### EXERCISE DESCRIPTION
Line by line, set down the following material again exactly.

### DATASET
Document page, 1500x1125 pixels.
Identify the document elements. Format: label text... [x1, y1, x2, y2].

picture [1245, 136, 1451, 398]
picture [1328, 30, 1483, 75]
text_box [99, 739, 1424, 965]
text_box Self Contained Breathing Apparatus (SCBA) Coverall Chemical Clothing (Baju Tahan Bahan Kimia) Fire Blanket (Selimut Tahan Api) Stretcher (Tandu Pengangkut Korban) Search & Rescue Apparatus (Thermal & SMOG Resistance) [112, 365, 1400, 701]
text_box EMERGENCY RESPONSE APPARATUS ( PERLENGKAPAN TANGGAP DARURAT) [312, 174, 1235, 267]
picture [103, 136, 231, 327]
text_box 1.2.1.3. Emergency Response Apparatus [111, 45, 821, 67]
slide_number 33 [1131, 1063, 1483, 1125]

### WRITTEN ANSWER
Document page, 1500x1125 pixels.
Identify the document elements. Format: label text... [x1, y1, x2, y2].

picture [1245, 136, 1451, 398]
picture [1328, 30, 1483, 75]
text_box [99, 739, 1424, 965]
text_box Self Contained Breathing Apparatus (SCBA) Coverall Chemical Clothing (Baju Tahan Bahan Kimia) Fire Blanket (Selimut Tahan Api) Stretcher (Tandu Pengangkut Korban) Search & Rescue Apparatus (Thermal & SMOG Resistance) [112, 365, 1400, 701]
text_box EMERGENCY RESPONSE APPARATUS ( PERLENGKAPAN TANGGAP DARURAT) [312, 174, 1235, 267]
picture [103, 136, 231, 327]
text_box 1.2.1.3. Emergency Response Apparatus [111, 45, 821, 67]
slide_number 33 [1131, 1063, 1483, 1125]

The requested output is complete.